Control of Membrane Surface Roughness and Pattern Wave Length by Changing the Nonsolvent (Water) Influx Rate

The control of surface roughness of polyvinylidene fluoride (PVDF), polyethersulfone (PES), polysulfone (PS) and cellulose (CE) membranes was attempted by changing the rate of nonsolvent influx in the phase inversion process. PVDF and CE were chosen to represent membranes of high hydrophobicity and hydrophilicity, respectively, while PES and PS were chosen to represent membranes of intermediate hydrophobicity/-philicity. The concentration of sodium chloride (NaCl) in the aqueous coagulation medium was increased from 0 to 1.9 mol/L to decrease the rate of nonsolvent (water) influx in the solvent/nonsolvent exchange process.

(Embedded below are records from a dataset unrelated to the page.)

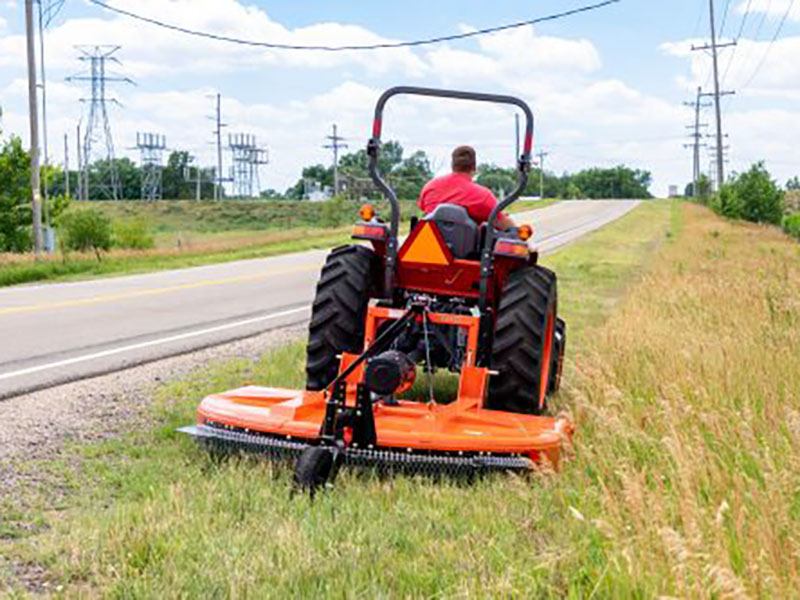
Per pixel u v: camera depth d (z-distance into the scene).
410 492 5.28
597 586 3.76
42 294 18.20
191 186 162.00
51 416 7.43
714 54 71.38
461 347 7.17
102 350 10.97
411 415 6.05
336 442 5.43
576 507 4.86
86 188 117.81
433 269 7.19
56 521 4.86
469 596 3.80
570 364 9.69
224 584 3.93
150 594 3.84
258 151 157.62
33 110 33.59
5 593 3.94
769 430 5.99
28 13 33.84
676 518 4.50
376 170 7.19
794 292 12.71
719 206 68.50
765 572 3.65
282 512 4.90
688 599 3.46
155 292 18.91
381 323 6.87
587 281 21.28
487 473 5.55
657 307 13.22
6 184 46.41
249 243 44.34
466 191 7.42
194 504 4.94
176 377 9.30
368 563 4.21
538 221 67.88
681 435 5.53
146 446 6.39
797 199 88.00
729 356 8.11
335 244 41.78
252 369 9.72
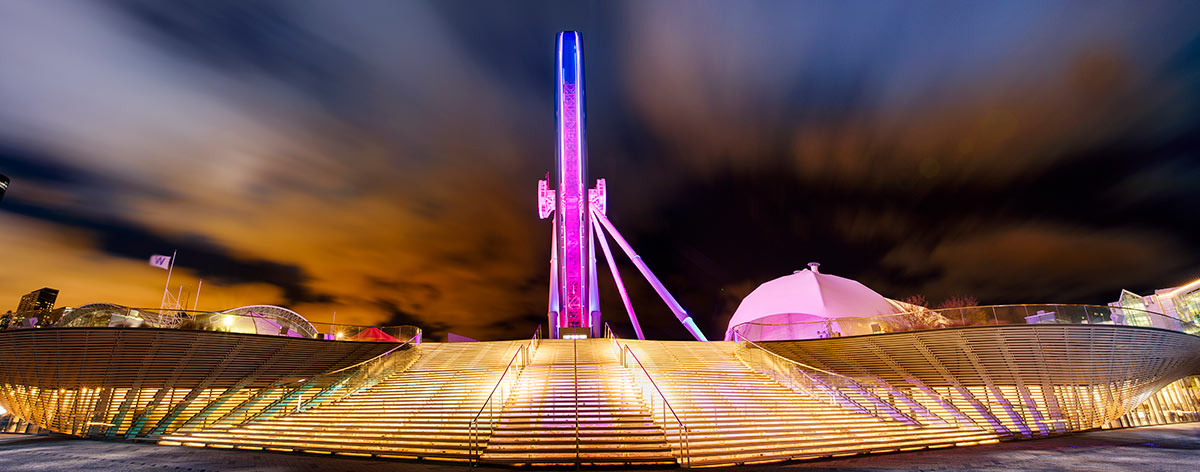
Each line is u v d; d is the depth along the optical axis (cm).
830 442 1352
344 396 1784
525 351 2114
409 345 2283
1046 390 2078
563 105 4662
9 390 2230
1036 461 1198
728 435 1315
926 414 1738
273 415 1667
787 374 1864
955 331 2119
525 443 1248
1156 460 1188
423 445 1291
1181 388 3031
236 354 2150
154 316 2094
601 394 1566
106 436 1838
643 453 1194
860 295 4134
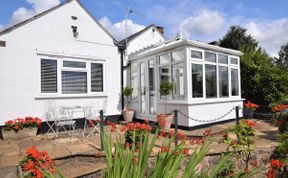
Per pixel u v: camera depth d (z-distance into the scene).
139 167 2.21
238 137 4.54
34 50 7.85
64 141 6.34
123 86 10.08
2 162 4.62
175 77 8.09
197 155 2.43
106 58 9.56
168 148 2.40
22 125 7.02
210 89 8.41
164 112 8.39
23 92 7.63
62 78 8.45
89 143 5.99
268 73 10.80
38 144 6.07
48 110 8.07
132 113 9.62
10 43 7.43
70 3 8.68
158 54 8.77
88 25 9.11
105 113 9.43
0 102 7.25
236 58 9.78
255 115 10.34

As well, the effect of polymer concentration and solvent on the surface roughness was investigated with respect to PVDF and PES. It was observed that the membrane surface roughness increased and decreased, respectively, for the hydrophobic PVDF and hydrophilic CE membrane as the rate of nonsolvent influx was decreased. For the PES and PS membranes of intermediate hydrophilic/-philicity, no significant roughness change was observed. The surface roughness tended to increase as the solution viscosity decreased. It was also observed that the pattern wave length of the hydrophobic membrane did not change significantly while that of the hydrophilic membrane increased significantly as the solvent influx rate was reduced. This trend is predictable by considering the shrinking or swelling of the cast polymer solution during the solvent/nonsolvent exchange process.